Une jolie peinture de la "petite" politique (et un faux-documentaire ?)
Quelque part entre la série documentaire Strip-tease et le cinéma de Raymond Depardon, La Campagne de France nous plonge ainsi dans les enjeux politiques d'une petite élection municipale de 2020, se laissant conduire par différents candidats et essayant de capter leurs caractères, leurs attentes, leurs idées. Se détache d'une galerie intéressante de portraits un duo étonnant, loufoque. Il s'agit de Mathieu Barthélémy, jeune ingénieur un peu dans la lune et figure peu connue des habitants de Preuilly, et de son co-listier Guy Buret, un "fort en gueule" et personnage clivant du village.
https://twitter.com/benlavernhe/status/1501700892185219078
La qualité de La Campagne de France est peut-être aussi son défaut, qui est de s'affranchir de tous les codes du genre documentaire et d'offrir une narration elliptique, où l'on ne sait plus bien quel est l'objectif du réalisateur. Est-ce donner à cette véritable campagne locale et ses acteurs une portée humaine plus large et symbolique, qui résonnerait avec une élection nationale ? Ou au contraire, serait-ce, à la manière de Strip-tease, tenter de déplier jusqu'à l'extrême les personnalités rencontrées ?

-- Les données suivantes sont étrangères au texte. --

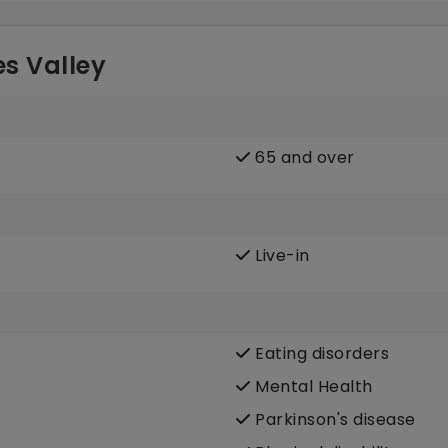
s Valley
65 and over
Live-in
Eating disorders
Mental Health
Parkinson's disease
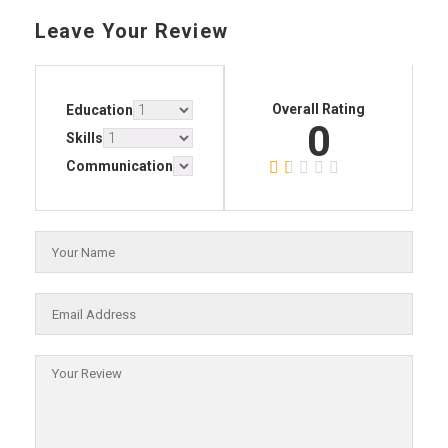
Leave Your Review
Overall Rating
Education
0
Skills
Communication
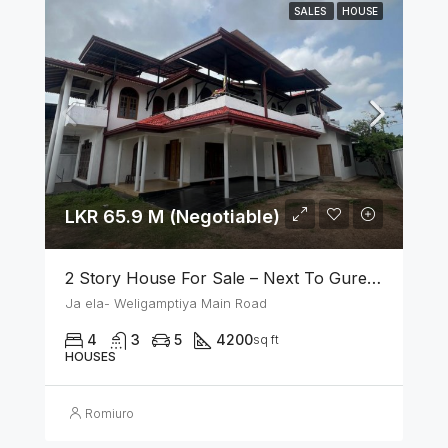
SALES
HOUSE
LKR 65.9 M (Negotiable)
2 Story House For Sale – Next To Gurege Park Ganemulla
Ja ela- Weligamptiya Main Road
4
3
5
4200
sq ft
HOUSES
Romiuro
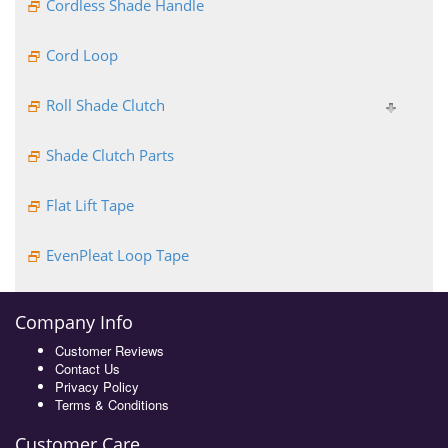
Cordless Shade Handle
Cord Loop
Roll Shade Clutch
Shade Clutch Parts
Flat Lift Tape
EvenPleat Loop Tape
Company Info
Customer Reviews
Contact Us
Privacy Policy
Terms & Conditions
Customer Care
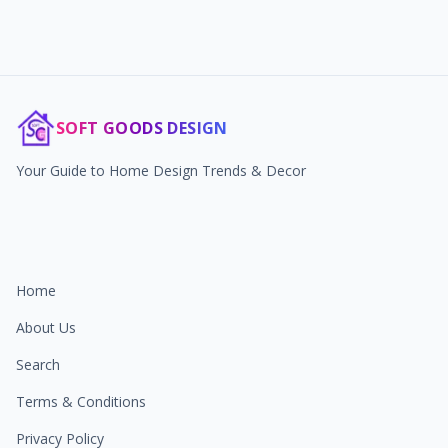
SOFT GOODS DESIGN
Your Guide to Home Design Trends & Decor
Home
About Us
Search
Terms & Conditions
Privacy Policy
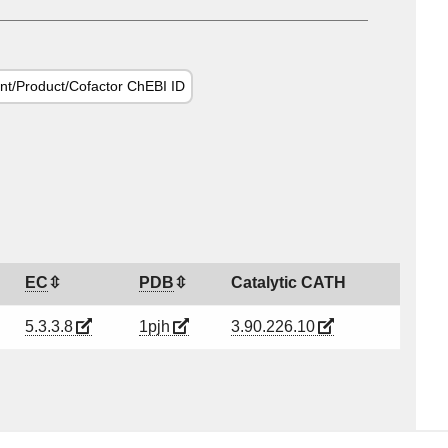
nt/Product/Cofactor ChEBI ID
EC
PDB
Catalytic CATH
5.3.3.8
1pjh
3.90.226.10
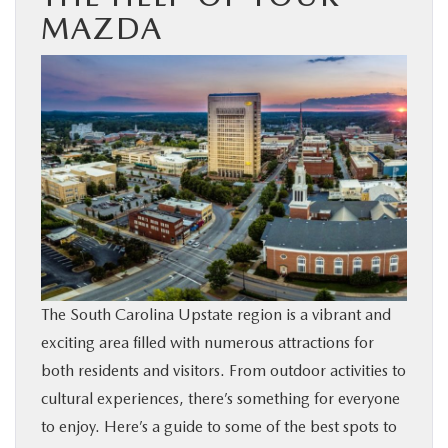
MAZDA
BUY ONLINE
SERVICE & PARTS
RESEARCH
ABOUT US
MAZDA RESOURCES
The South Carolina Upstate region is a vibrant and
exciting area filled with numerous attractions for
both residents and visitors. From outdoor activities to
cultural experiences, there’s something for everyone
to enjoy. Here’s a guide to some of the best spots to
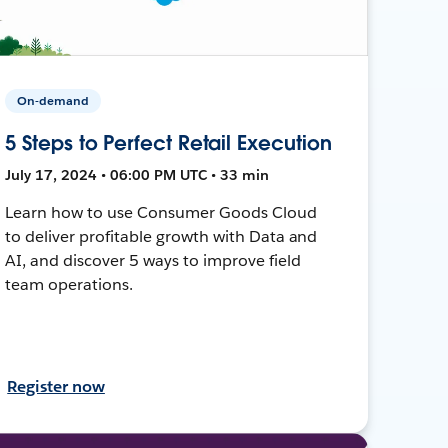
On-demand
5 Steps to Perfect Retail Execution
July 17, 2024 • 06:00 PM UTC • 33 min
Learn how to use Consumer Goods Cloud
to deliver profitable growth with Data and
AI, and discover 5 ways to improve field
team operations.
Register now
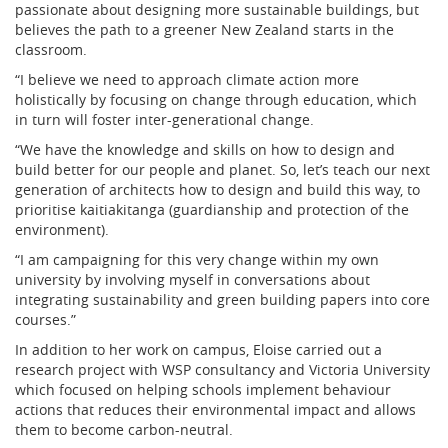
passionate about designing more sustainable buildings, but
believes the path to a greener New Zealand starts in the
classroom.
“I believe we need to approach climate action more
holistically by focusing on change through education, which
in turn will foster inter-generational change.
“We have the knowledge and skills on how to design and
build better for our people and planet. So, let’s teach our next
generation of architects how to design and build this way, to
prioritise kaitiakitanga (guardianship and protection of the
environment).
“I am campaigning for this very change within my own
university by involving myself in conversations about
integrating sustainability and green building papers into core
courses.”
In addition to her work on campus, Eloise carried out a
research project with WSP consultancy and Victoria University
which focused on helping schools implement behaviour
actions that reduces their environmental impact and allows
them to become carbon-neutral.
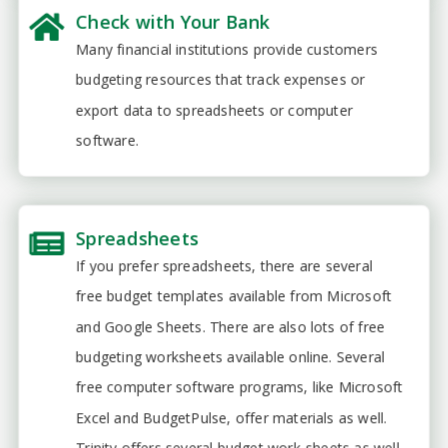
Check with Your Bank
Many financial institutions provide customers
budgeting resources that track expenses or
export data to spreadsheets or computer
software.
Spreadsheets
If you prefer spreadsheets, there are several
free budget templates available from Microsoft
and Google Sheets. There are also lots of free
budgeting worksheets available online. Several
free computer software programs, like Microsoft
Excel and BudgetPulse, offer materials as well.
Trinity offers several budget work-sheets as well.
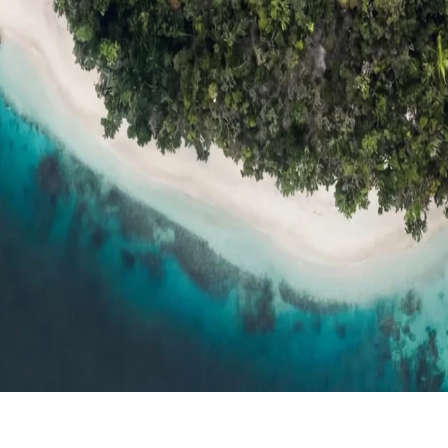
ts
Compare
h resort reviews, features & comparisons
Agent Hub
Resources for trav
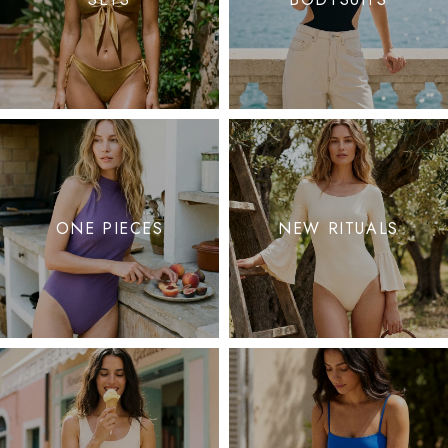
ONE PIECES
NEW RITUALS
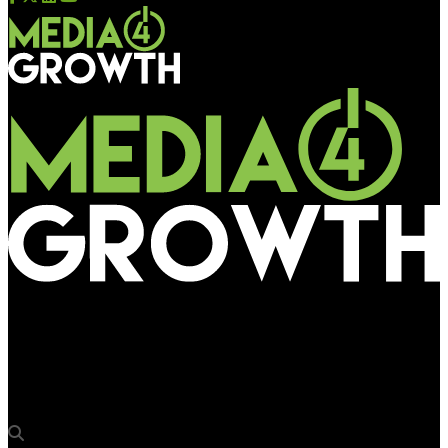
Media4Growth
Coral Media’s animated fun: Hocco Ice Cream adorns Gujarat’s
billboards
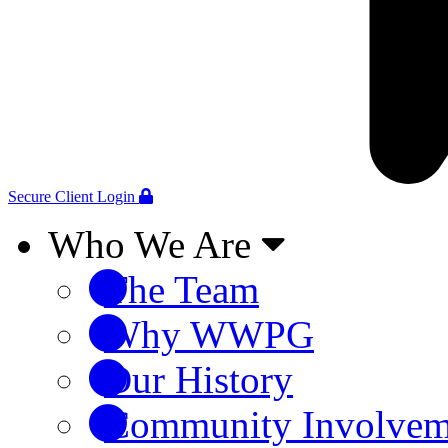
Secure Client Login
Who We Are
The Team
Why WWPG
Our History
Community Involvem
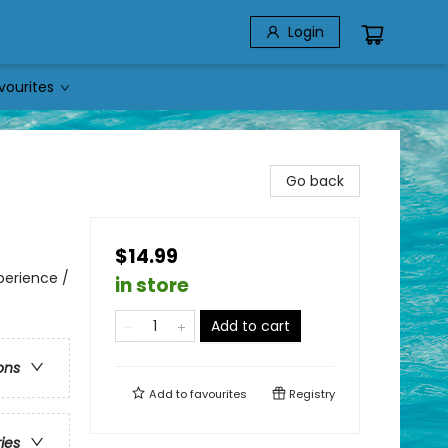
Login
vourites
Go back
$14.99
perience /
in store
Add to cart
ons
Add to
favourites
Registry
ries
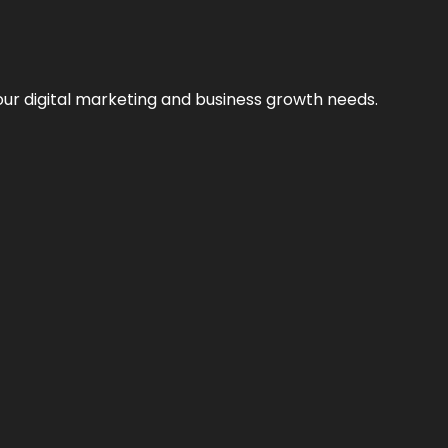
our digital marketing and business growth needs.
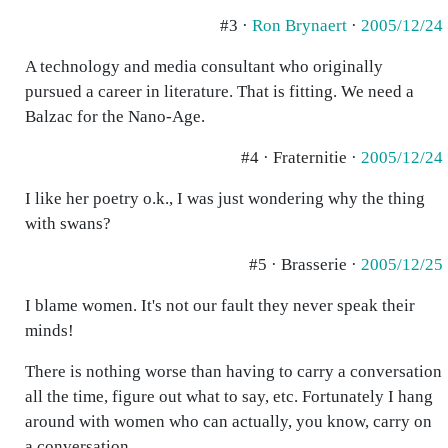
#3 ·
Ron Brynaert
·
2005/12/24
A technology and media consultant who originally
pursued a career in literature. That is fitting. We need a
Balzac for the Nano-Age.
#4 · Fraternitie ·
2005/12/24
I like her poetry o.k., I was just wondering why the thing
with swans?
#5 · Brasserie ·
2005/12/25
I blame women. It's not our fault they never speak their
minds!
There is nothing worse than having to carry a conversation
all the time, figure out what to say, etc. Fortunately I hang
around with women who can actually, you know, carry on
a conversation.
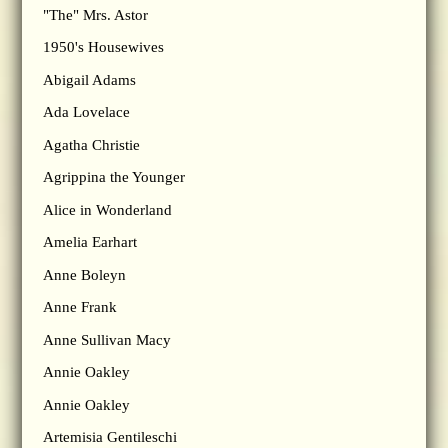
"The" Mrs. Astor
1950's Housewives
Abigail Adams
Ada Lovelace
Agatha Christie
Agrippina the Younger
Alice in Wonderland
Amelia Earhart
Anne Boleyn
Anne Frank
Anne Sullivan Macy
Annie Oakley
Annie Oakley
Artemisia Gentileschi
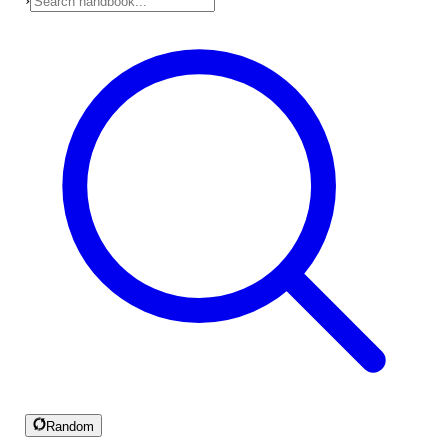
›
Random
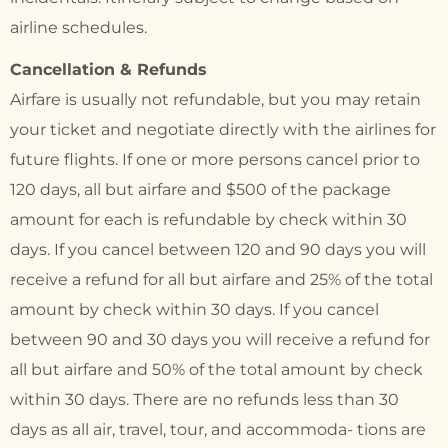
airline schedules.
Cancellation & Refunds
Airfare is usually not refundable, but you may retain
your ticket and negotiate directly with the airlines for
future flights. If one or more persons cancel prior to
120 days, all but airfare and $500 of the package
amount for each is refundable by check within 30
days. If you cancel between 120 and 90 days you will
receive a refund for all but airfare and 25% of the total
amount by check within 30 days. If you cancel
between 90 and 30 days you will receive a refund for
all but airfare and 50% of the total amount by check
within 30 days. There are no refunds less than 30
days as all air, travel, tour, and accommoda- tions are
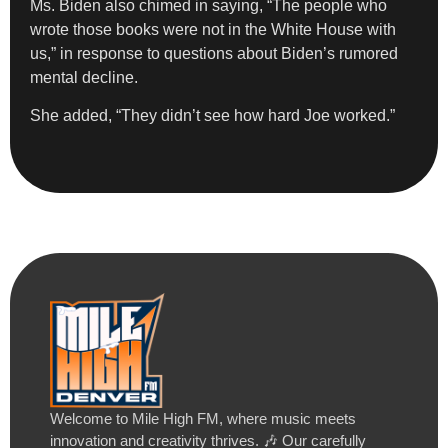
Ms. Biden also chimed in saying, “The people who
wrote those books were not in the White House with
us,” in response to questions about Biden’s rumored
mental decline.
She added, “They didn’t see how hard Joe worked.”
Welcome to Mile High FM, where music meets
innovation and creativity thrives. 🎶 Our carefully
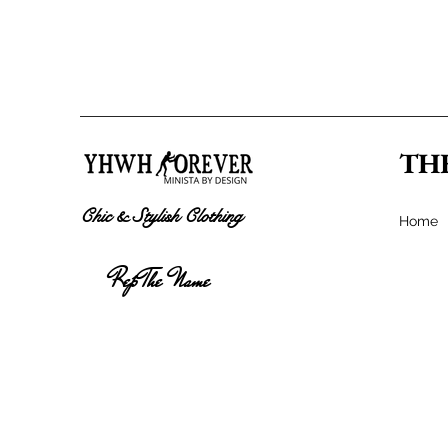
TH
Chic & Stylish Clothing
Home
Rep The Name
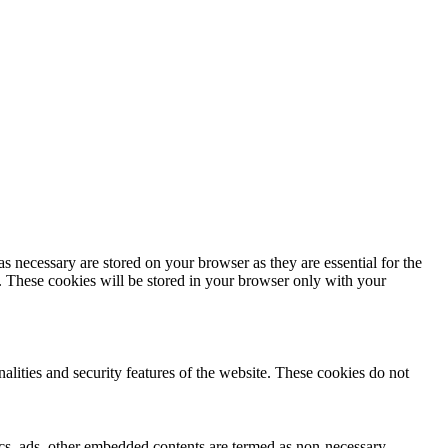
s necessary are stored on your browser as they are essential for the
e. These cookies will be stored in your browser only with your
nalities and security features of the website. These cookies do not
ytics, ads, other embedded contents are termed as non-necessary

Il existe ainsi une indécision dans La Campagne de France, charmante mais aussi déroutante. Parfois drôle, souvent touchant et toujours authentique, le film de Sylvain Desclous réussit à faire de la matière politique autre chose qu'un récit dramatique ou un thriller, en la montrant directement et franchement, sans la langue de bois et les détours pris par les professionnels de la politique, ainsi que par ceux qui la racontent.